Petit à petit on transforme la société en un quartier d’isolement, le pouvoir en mirador, et en cellules tous confort. C’est peut être là le plus grand danger, habituer les gens à la soumission d’un système totalitaire. Et peu importe s’il reprend les sinistres couleurs brunes d’hier, ou s’il se choisit des habits neufs, ce qui est sûr, c’est qu’il se servira toujours des systèmes de contrôle de pointe, de l’armée et de la police républicaine et démocratique pour asseoir sa domination.
Qu’ont fait les gouvernements de gauche et de droite pour ne pas laisser le racisme, l’intolérance, la peur se développer au sein de la population ? Qu’ont-ils fait pour promouvoir un individu libre et responsable ? Qu’ont-ils fait pour favoriser la solidarité ?
Certainement trop occupés à ferrer l’électeur et l’électrice dans une pèche aux gros où tout les coups sont permis. Seulement à un moment le jouet se casse, la corde lâche et plus personne ne suit. Et maintenant nos "politiques" nous demandent de sauver la France. Gare à vous. Aux urnes citoyenNEs !!!! Creusez les tranchées de la luttes anti-fascistes et "no pasaran", le général Chirac dans sa respectabilité toute neuve, revigoré par le bruit et l’odeur des bottes, nous a mené jusqu’à la victoire finale de "nos valeurs". Le grand sursaut national contre les nationalistes a eu lieu.
Bravo ! Et merci à toutes et à tous de vos participations.

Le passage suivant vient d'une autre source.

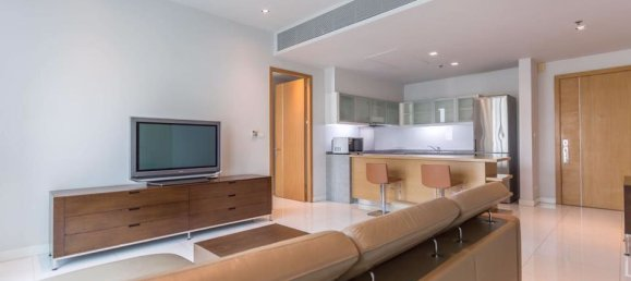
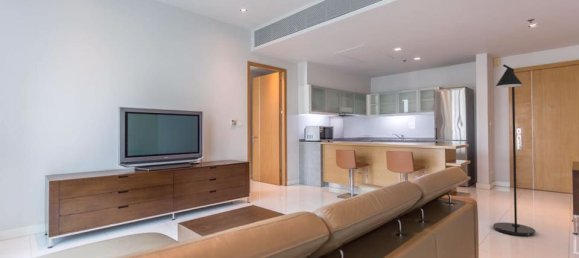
+ floor lamp [492,64,536,237]
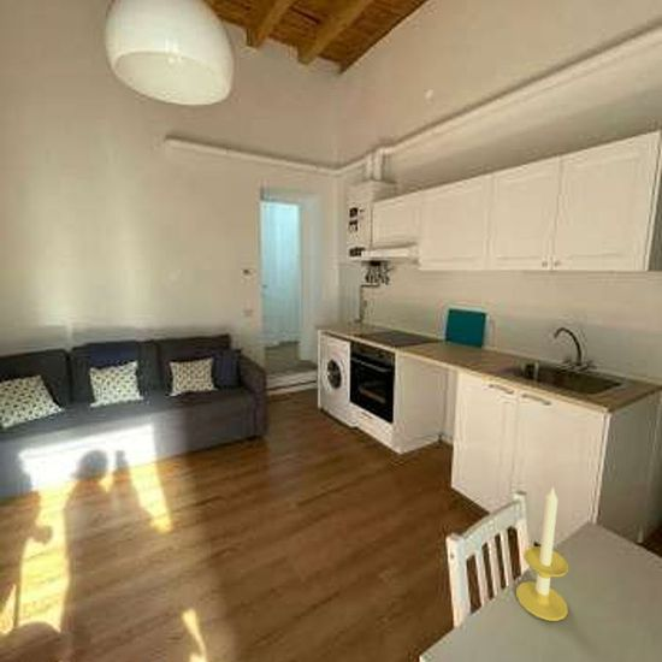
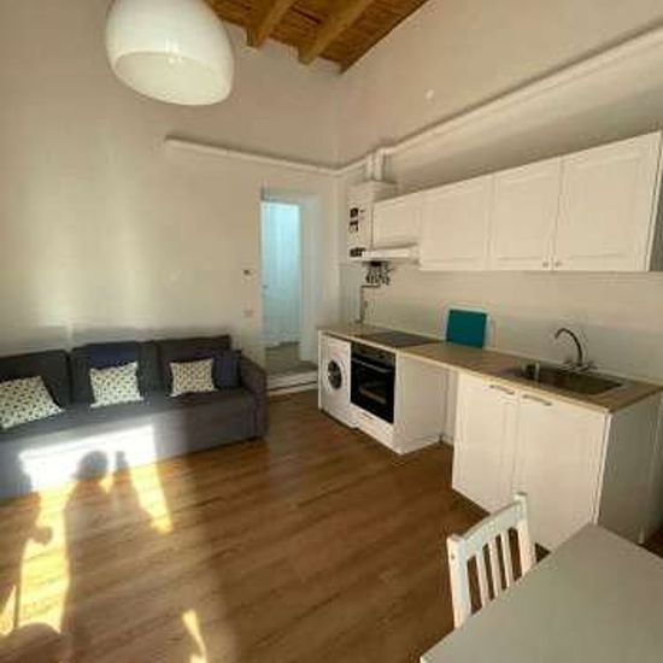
- candle [515,485,569,622]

Et maintenant circulez, y’a rien à voir. Vous pouvez tous retourner à vos chères activités individualistes faîtes de week-end égoïstes à la montagne ou la mer. De vacances en Italie ou Tunisie. De soirées câblées ou décryptée devants nos chères TV, confinés dans nos espaces privés chèrement gagnés. Jusqu’à la prochaine fois, on supportera encore longtemps de vivre à côté d’ usines à risques, de boire un café issue directement de l’exploitation du tiers monde, de porter des vêtements cousus par des mains d’enfants, d’ accepter une précarisation croissante, de consommer aveuglément de l’énergie nucléaire. Honni soit qui mal y pense.
Et pourtant, en étant et en pensant solidaire nous pourrions déplacer ces montagnes, assécher une bonne fois pour toute le marécage, et définitivement écoper l’eau de la méfiance. Le danger n’est pas passé. Loin de là. Il est devant nous. Autour de nous. Et si nous n’avions plus peur ? Et si pour une fois notre mémoire restait intacte ? Si elle cristallisait à jamais ce souvenir du temps ou nous battions le pavé, lorsque nous étions dans la rue, et que tous cela reposait sur nous. Ce temps ou nous avions décidé d’agir plutôt que d’élire, et de s’organiser pour faire pressions sur ce vieux monde.
D’ailleurs il parait que, encore aujourd’hui, un autre monde est possible. Sans doute. Certainement. Sûrement. Mais il reste à le gagner. Et à le construire. Avec compréhension, tendresse, humour, force et détermination.
En direct du bas des plaines de la Garonne

Notes

[1certain y sont allez en se bouchant symboliquement le nez avec une pince à linge. Ça a due leur faire un mal de chien en plus du reste.